[Source data]

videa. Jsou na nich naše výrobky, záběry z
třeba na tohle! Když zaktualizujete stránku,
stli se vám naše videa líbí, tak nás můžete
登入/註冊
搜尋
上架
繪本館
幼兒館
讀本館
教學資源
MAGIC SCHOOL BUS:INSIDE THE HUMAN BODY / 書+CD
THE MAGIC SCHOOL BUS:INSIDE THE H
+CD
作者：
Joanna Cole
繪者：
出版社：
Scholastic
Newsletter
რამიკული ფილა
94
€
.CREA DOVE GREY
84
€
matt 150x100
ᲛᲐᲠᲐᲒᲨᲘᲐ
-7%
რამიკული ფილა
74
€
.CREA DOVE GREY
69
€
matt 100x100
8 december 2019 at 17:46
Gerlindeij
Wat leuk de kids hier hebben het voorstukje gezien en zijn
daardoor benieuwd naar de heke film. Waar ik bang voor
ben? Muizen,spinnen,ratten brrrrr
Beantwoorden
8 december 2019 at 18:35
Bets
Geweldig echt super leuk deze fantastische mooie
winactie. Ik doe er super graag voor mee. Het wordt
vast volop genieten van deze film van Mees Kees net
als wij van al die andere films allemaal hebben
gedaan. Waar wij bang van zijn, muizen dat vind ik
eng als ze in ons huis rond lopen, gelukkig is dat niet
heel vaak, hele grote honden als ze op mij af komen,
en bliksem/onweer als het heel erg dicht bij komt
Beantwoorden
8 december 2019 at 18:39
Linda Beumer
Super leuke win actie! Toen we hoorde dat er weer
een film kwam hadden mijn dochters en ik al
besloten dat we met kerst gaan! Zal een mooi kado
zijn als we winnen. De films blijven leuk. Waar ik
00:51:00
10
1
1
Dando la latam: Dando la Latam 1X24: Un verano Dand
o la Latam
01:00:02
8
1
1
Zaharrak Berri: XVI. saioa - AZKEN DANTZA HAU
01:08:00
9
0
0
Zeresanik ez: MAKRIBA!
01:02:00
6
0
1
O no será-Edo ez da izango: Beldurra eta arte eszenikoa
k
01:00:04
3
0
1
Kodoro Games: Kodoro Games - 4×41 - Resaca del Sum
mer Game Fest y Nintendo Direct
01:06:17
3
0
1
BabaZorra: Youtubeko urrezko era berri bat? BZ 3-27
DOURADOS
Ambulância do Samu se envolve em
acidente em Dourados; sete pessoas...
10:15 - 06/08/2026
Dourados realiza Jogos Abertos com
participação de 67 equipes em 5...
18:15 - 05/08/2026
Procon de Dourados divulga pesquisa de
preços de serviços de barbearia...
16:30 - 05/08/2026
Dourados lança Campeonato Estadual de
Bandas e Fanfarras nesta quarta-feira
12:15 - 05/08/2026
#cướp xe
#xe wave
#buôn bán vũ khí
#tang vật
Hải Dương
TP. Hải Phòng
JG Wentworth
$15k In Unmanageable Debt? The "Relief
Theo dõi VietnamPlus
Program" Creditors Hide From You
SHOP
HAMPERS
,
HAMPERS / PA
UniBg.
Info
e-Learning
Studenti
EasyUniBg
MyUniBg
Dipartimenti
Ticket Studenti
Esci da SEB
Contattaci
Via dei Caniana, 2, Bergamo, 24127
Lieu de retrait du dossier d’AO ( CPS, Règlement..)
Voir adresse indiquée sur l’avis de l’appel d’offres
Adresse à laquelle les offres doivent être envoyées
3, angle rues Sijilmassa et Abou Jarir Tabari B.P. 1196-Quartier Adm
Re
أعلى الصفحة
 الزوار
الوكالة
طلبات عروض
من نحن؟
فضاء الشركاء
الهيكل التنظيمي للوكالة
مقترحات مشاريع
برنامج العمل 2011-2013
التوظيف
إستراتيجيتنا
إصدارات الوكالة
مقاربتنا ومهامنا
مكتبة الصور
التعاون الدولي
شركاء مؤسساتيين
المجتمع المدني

## Exercise
All of the records need to be returned exactly as they are.

## Result for this exercise
videa. Jsou na nich naše výrobky, záběry z
třeba na tohle! Když zaktualizujete stránku,
stli se vám naše videa líbí, tak nás můžete
登入/註冊
搜尋
上架
繪本館
幼兒館
讀本館
教學資源
MAGIC SCHOOL BUS:INSIDE THE HUMAN BODY / 書+CD
THE MAGIC SCHOOL BUS:INSIDE THE H
+CD
作者：
Joanna Cole
繪者：
出版社：
Scholastic
Newsletter
რამიკული ფილა
94
€
.CREA DOVE GREY
84
€
matt 150x100
ᲛᲐᲠᲐᲒᲨᲘᲐ
-7%
რამიკული ფილა
74
€
.CREA DOVE GREY
69
€
matt 100x100
8 december 2019 at 17:46
Gerlindeij
Wat leuk de kids hier hebben het voorstukje gezien en zijn
daardoor benieuwd naar de heke film. Waar ik bang voor
ben? Muizen,spinnen,ratten brrrrr
Beantwoorden
8 december 2019 at 18:35
Bets
Geweldig echt super leuk deze fantastische mooie
winactie. Ik doe er super graag voor mee. Het wordt
vast volop genieten van deze film van Mees Kees net
als wij van al die andere films allemaal hebben
gedaan. Waar wij bang van zijn, muizen dat vind ik
eng als ze in ons huis rond lopen, gelukkig is dat niet
heel vaak, hele grote honden als ze op mij af komen,
en bliksem/onweer als het heel erg dicht bij komt
Beantwoorden
8 december 2019 at 18:39
Linda Beumer
Super leuke win actie! Toen we hoorde dat er weer
een film kwam hadden mijn dochters en ik al
besloten dat we met kerst gaan! Zal een mooi kado
zijn als we winnen. De films blijven leuk. Waar ik
00:51:00
10
1
1
Dando la latam: Dando la Latam 1X24: Un verano Dand
o la Latam
01:00:02
8
1
1
Zaharrak Berri: XVI. saioa - AZKEN DANTZA HAU
01:08:00
9
0
0
Zeresanik ez: MAKRIBA!
01:02:00
6
0
1
O no será-Edo ez da izango: Beldurra eta arte eszenikoa
k
01:00:04
3
0
1
Kodoro Games: Kodoro Games - 4×41 - Resaca del Sum
mer Game Fest y Nintendo Direct
01:06:17
3
0
1
BabaZorra: Youtubeko urrezko era berri bat? BZ 3-27
DOURADOS
Ambulância do Samu se envolve em
acidente em Dourados; sete pessoas...
10:15 - 06/08/2026
Dourados realiza Jogos Abertos com
participação de 67 equipes em 5...
18:15 - 05/08/2026
Procon de Dourados divulga pesquisa de
preços de serviços de barbearia...
16:30 - 05/08/2026
Dourados lança Campeonato Estadual de
Bandas e Fanfarras nesta quarta-feira
12:15 - 05/08/2026
#cướp xe
#xe wave
#buôn bán vũ khí
#tang vật
Hải Dương
TP. Hải Phòng
JG Wentworth
$15k In Unmanageable Debt? The "Relief
Theo dõi VietnamPlus
Program" Creditors Hide From You
SHOP
HAMPERS
,
HAMPERS / PA
UniBg.
Info
e-Learning
Studenti
EasyUniBg
MyUniBg
Dipartimenti
Ticket Studenti
Esci da SEB
Contattaci
Via dei Caniana, 2, Bergamo, 24127
Lieu de retrait du dossier d’AO ( CPS, Règlement..)
Voir adresse indiquée sur l’avis de l’appel d’offres
Adresse à laquelle les offres doivent être envoyées
3, angle rues Sijilmassa et Abou Jarir Tabari B.P. 1196-Quartier Adm
Re
أعلى الصفحة
 الزوار
الوكالة
طلبات عروض
من نحن؟
فضاء الشركاء
الهيكل التنظيمي للوكالة
مقترحات مشاريع
برنامج العمل 2011-2013
التوظيف
إستراتيجيتنا
إصدارات الوكالة
مقاربتنا ومهامنا
مكتبة الصور
التعاون الدولي
شركاء مؤسساتيين
المجتمع المدني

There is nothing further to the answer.